## Text to read
§ §

Ecosyste.ms: Awesome

An open API service indexing awesome lists of open source software.

Awesome Lists | Featured Topics | Projects

https://github.com/dkorunic/findlargedir

quickly find all "blackhole" directories with a huge amount of filesystem entries in a flat structure
https://github.com/dkorunic/findlargedir

command-line-tool filesystem find linux macos os performance performance-analysis system-administration unix utility

Last synced: about 2 hours ago
JSON representation

quickly find all "blackhole" directories with a huge amount of filesystem entries in a flat structure

Awesome Lists containing this project

README

        

# findlargedir

[![GitHub license](https://img.shields.io/github/license/dkorunic/findlargedir.svg)](https://github.com/dkorunic/findlargedir/blob/master/LICENSE.txt)
[![GitHub release](https://img.shields.io/github/release/dkorunic/findlargedir.svg)](https://github.com/dkorunic/findlargedir/releases/latest)
[![Rust Report Card](https://rust-reportcard.xuri.me/badge/github.com/dkorunic/findlargedir)](https://rust-reportcard.xuri.me/report/github.com/dkorunic/findlargedir)
[![release](https://github.com/dkorunic/findlargedir/actions/workflows/release.yml/badge.svg)](https://github.com/dkorunic/findlargedir/actions/workflows/release.yml)

![](ferris.png)

(Ferris the Detective by [Esther Arzola](https://www.redbubble.com/people/earzola/shop), original design by [Karen Rustad Tölva](https://www.rustacean.net))

## About

Findlargedir is a tool specifically written to help **quickly** identify "black hole" directories on an any filesystem having more than 100k entries in a single flat structure. When a directory has **many entries** (directories or files), getting directory listing gets slower and slower, impacting performance of all processes attempting to get a directory listing (for instance to delete some files and/or to find some specific files). Processes reading large directory inodes get frozen while doing so and end up in the **uninterruptible sleep** ("D" state) for longer and longer periods of time. Depending on the filesystem, this might start to become visible with 100k entries and starts being a very noticeable performance impact with 1M+ entries.

§ §

## Prompt A
Using the findlargedir page, answer these:
(i) How many entries in a single flat structure make a directory a "black hole" that the tool targets?
(ii) Who is credited for Ferris the Detective?
(iii) In what state do processes reading large directory inodes end up?
The rows have no connection to the findlargedir page.

## Source data

§ §

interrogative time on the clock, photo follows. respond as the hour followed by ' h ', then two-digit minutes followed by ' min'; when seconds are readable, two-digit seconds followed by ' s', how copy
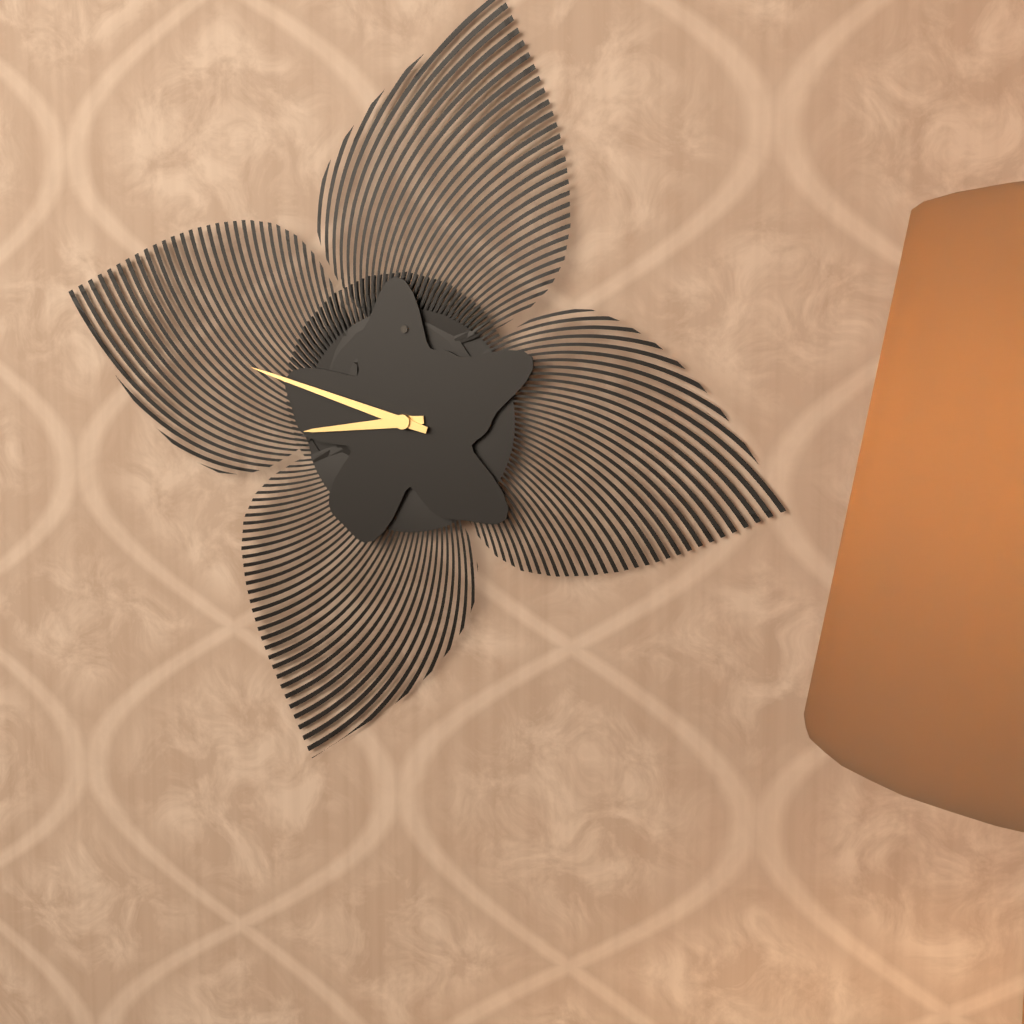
8 h 48 min
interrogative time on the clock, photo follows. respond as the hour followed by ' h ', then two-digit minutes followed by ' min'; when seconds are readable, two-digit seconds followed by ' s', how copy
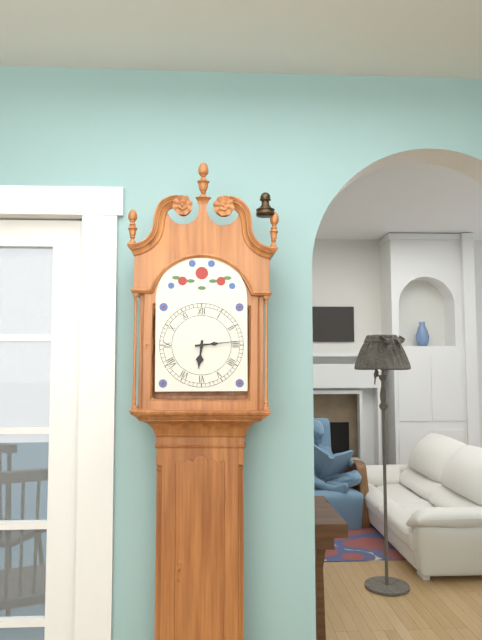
6 h 14 min
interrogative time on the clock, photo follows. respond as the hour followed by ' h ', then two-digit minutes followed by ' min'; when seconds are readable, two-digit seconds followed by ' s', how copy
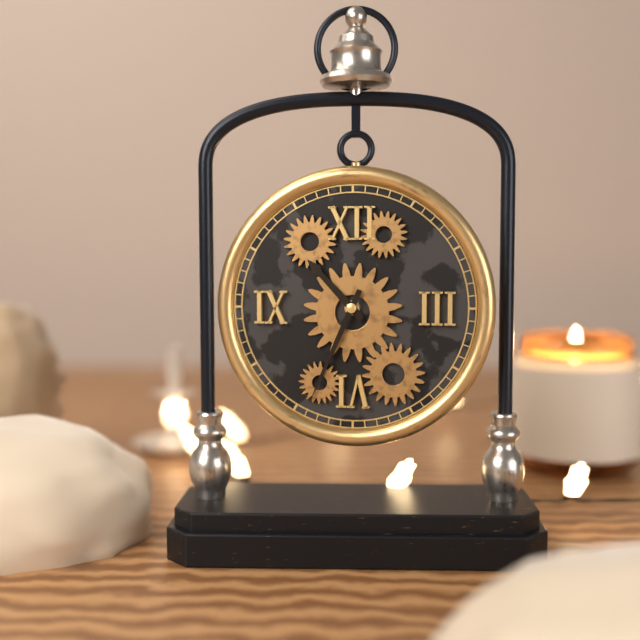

§ §

## Prompt B
Write out every row in Block 1 word for word, leaving the pictures out.

## Full response A
(i) More than 100k entries.
(ii) Esther Arzola, with the original design by Karen Rustad Tölva.
(iii) Uninterruptible sleep, the "D" state.

## Full response B
interrogative time on the clock, photo follows. respond as the hour followed by ' h ', then two-digit minutes followed by ' min'; when seconds are readable, two-digit seconds followed by ' s', how copy
8 h 48 min
interrogative time on the clock, photo follows. respond as the hour followed by ' h ', then two-digit minutes followed by ' min'; when seconds are readable, two-digit seconds followed by ' s', how copy
6 h 14 min
interrogative time on the clock, photo follows. respond as the hour followed by ' h ', then two-digit minutes followed by ' min'; when seconds are readable, two-digit seconds followed by ' s', how copy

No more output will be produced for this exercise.